Séismes et répliques : comment assurer la sécurité des secouristes

Deux violents séismes de magnitudes 7,8 et 7,5 ont touché le Sud de la Turquie et le Nord de la Syrie le lundi 6 février 2023 à quelques heures d’intervalle. L’urgence est actuellement à l’assistance aux populations sinistrées et au secours des personnes encore bloquées sous les décombres.

Dans des conditions hivernales et sous des températures négatives, c’est une véritable course contre la montre qui s’est engagée. Une course non sans dangers pour les secouristes. C’est pourquoi nous avons mené une étude visant à la mise en place d’un dispositif d’alerte permettant aux secouristes de se mettre à l’abri le plus rapidement possible en cas de répliques sismiques.

Des secours à haut risque

D’abord conduites de manière spontanée par les habitants et par les équipes de secours locales, ces opérations de « sauvetage déblaiement » sont désormais réalisées par des équipes spécialisées (dites « USAR » pour Unité de sauvetage et de recherche) venues du monde entier en réponse à la demande adressée par les autorités turques et syriennes.

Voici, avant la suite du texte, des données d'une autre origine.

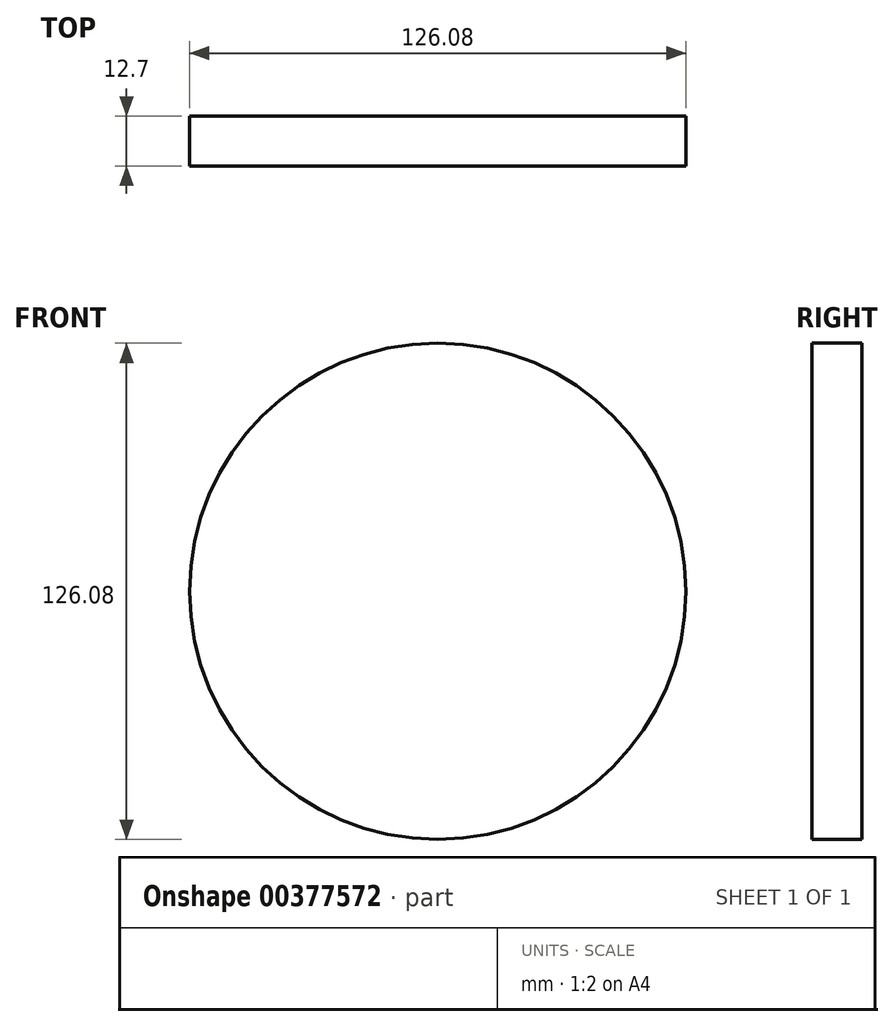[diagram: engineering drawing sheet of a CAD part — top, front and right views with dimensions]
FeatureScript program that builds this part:
annotation { "Feature Type Name" : "Feature", "Feature Type Description" : "" }
export const myFeature = defineFeature(function(context is Context, id is Id, definition is map)
    precondition{}
    {
        {
            var Q0;
            Q0=qCreatedBy(makeId("Front.planeOp"),FACE);
            var sketch = newSketch(context, id + "F0", { "sketchPlane" : qUnion([Q0])});
            skCircle(sketch, "E0", {"center": v(0, 0) * mm, "radius": 63.04 * mm});
            skSolve(sketch);
        }
        {
            var Q0;
            Q0=makeQuery(id+"F0.imprint","IMPRINT",FACE,{"disambiguationData":[TD([[makeQuery(id+"F0.imprint","IMPRINT",EDGE,{"derivedFrom":sQuery(id+"F0.wireOp",EDGE,"E0")}),1.0]])]});
            var Q1;
            Q1=sQuery(id+"F0.wireOp",EDGE,"E0");
            extrude(context, id + "F1", {"entities" : qUnion([Q0]), "bodyType" : ToolBodyType.SURFACE, "surfaceEntities" : qUnion([Q1]), "depth" : 25.4 * mm});
        }
        {
            var Q0;
            Q0=makeQuery(id+"F0.imprint","IMPRINT",FACE,{"disambiguationData":[TD([[makeQuery(id+"F0.imprint","IMPRINT",EDGE,{"derivedFrom":sQuery(id+"F0.wireOp",EDGE,"E0")}),1.0]])]});
            extrude(context, id + "F2", {"entities" : qUnion([Q0]), "depth" : 12.7 * mm});
        }
    });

La France a ainsi mobilisé via le mécanisme européen de protection civile deux unités USAR, soit plus de 120 personnes et une dizaine de chiens de recherche.

Par nature, ces interventions se déroulent dans un environnement dégradé et dangereux. Les répliques sismiques constituent à ce titre un risque majeur pour les équipes qui doivent intervenir dans des bâtiments gravement endommagés dont certaines parties peuvent s’effondrer, y compris en cas de secousses sismiques relativement faibles.

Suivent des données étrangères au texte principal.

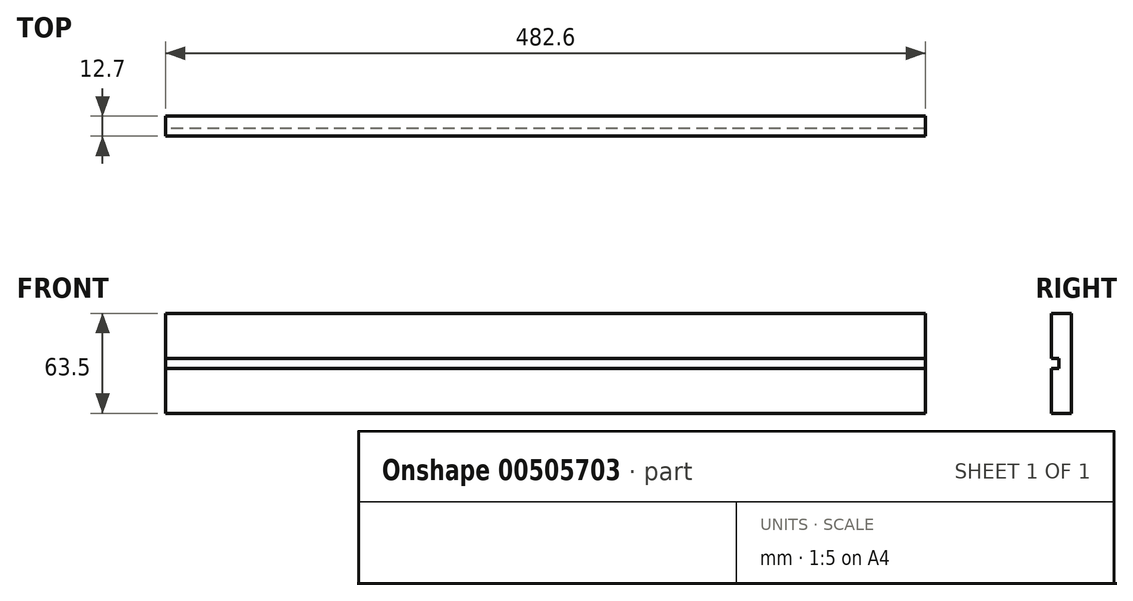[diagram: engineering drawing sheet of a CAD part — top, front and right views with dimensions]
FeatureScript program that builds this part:
annotation { "Feature Type Name" : "Feature", "Feature Type Description" : "" }
export const myFeature = defineFeature(function(context is Context, id is Id, definition is map)
    precondition{}
    {
        {
            var Q0;
            Q0=qCreatedBy(makeId("Right.planeOp"),FACE);
            var sketch = newSketch(context, id + "F0", { "sketchPlane" : qUnion([Q0])});
            skLineSegment(sketch, "E0.bottom", {"start": v(0, 31.75) * mm, "end": v(12.7, 31.75) * mm});
            skLineSegment(sketch, "E0.top", {"start": v(0, -31.75) * mm, "end": v(12.7, -31.75) * mm});
            skLineSegment(sketch, "E0.left", {"start": v(0, 31.75) * mm, "end": v(0, 3.18) * mm});
            skLineSegment(sketch, "E0.right", {"start": v(12.7, 31.75) * mm, "end": v(12.7, -31.75) * mm});
            skLineSegment(sketch, "E1", {"start": v(0, 3.18) * mm, "end": v(4.76, 3.18) * mm});
            skLineSegment(sketch, "E2.MirrorCS", {"start": v(0, -3.18) * mm, "end": v(4.76, -3.18) * mm});
            skLineSegment(sketch, "E3", {"start": v(4.76, -3.18) * mm, "end": v(4.76, 3.18) * mm});
            skLineSegment(sketch, "E4.trimOffspring", {"start": v(0, -3.17) * mm, "end": v(0, -31.75) * mm});
            skSolve(sketch);
        }
        {
            var Q0;
            Q0 = qSketchRegion(id + "F0", true);
            extrude(context, id + "F1", {"entities" : qUnion([Q0]), "endBound" : BoundingType.SYMMETRIC, "depth" : 482.6 * mm});
        }
    });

La période qui suit la survenue d’un séisme important est en effet caractérisée par une probabilité accrue de séismes – les répliques – qui sont de moindre ampleur que le séisme principal et résultent de réajustements de contraintes le long de la zone de faille. Autrement dit, de petites ruptures ont lieu sur la faille jusqu’à ce que celle-ci retrouve une position stable lui permettant à nouveau d’accumuler des contraintes pendant des centaines d’années jusqu’au prochain séisme d’ampleur.



Read more:
Pourquoi il y a des séismes en cascade en Turquie et en Syrie

Ce phénomène s’illustre avec force en Turquie, puisque les deux séismes du 6 février donnent lieu à un nombre particulièrement élevé de répliques : plus de 400 répliques de magnitude supérieure à 3.0 ont ainsi été enregistrées par le Centre sismologique Euro-Méditerranéen dans les 24 premières heures, avec une dizaine de minutes seulement entre chaque secousse ressentie à des degrés divers la population. Sans être surprenante après des séismes de magnitude supérieure à 7.0, cette activité de répliques est particulièrement élevée.

Télémètre d’alarme pointant vers un bâtiment instable pendant la conduite d’opération de secours par des équipes USAR.

Télémètre d’alarme pointant vers un bâtiment instable pendant la conduite d’opération de secours par des équipes USAR.
S. Auclair, BRGM, Fourni par l’auteur

Bien que ce risque soit bien connu des équipes de sauvetage, elles ne disposent à ce jour que de peu de moyens pour s’en protéger, avec des pratiques très variables d’une équipe à l’autre. L’un des outils les plus utilisés demeure le « télémètre d’alarme » : un faisceau laser est pointé vers un bâtiment instable, et une alerte sonore est émise en cas de déplacement de plusieurs millimètres de la structure, malheureusement souvent trop tard au moment même de l’effondrement !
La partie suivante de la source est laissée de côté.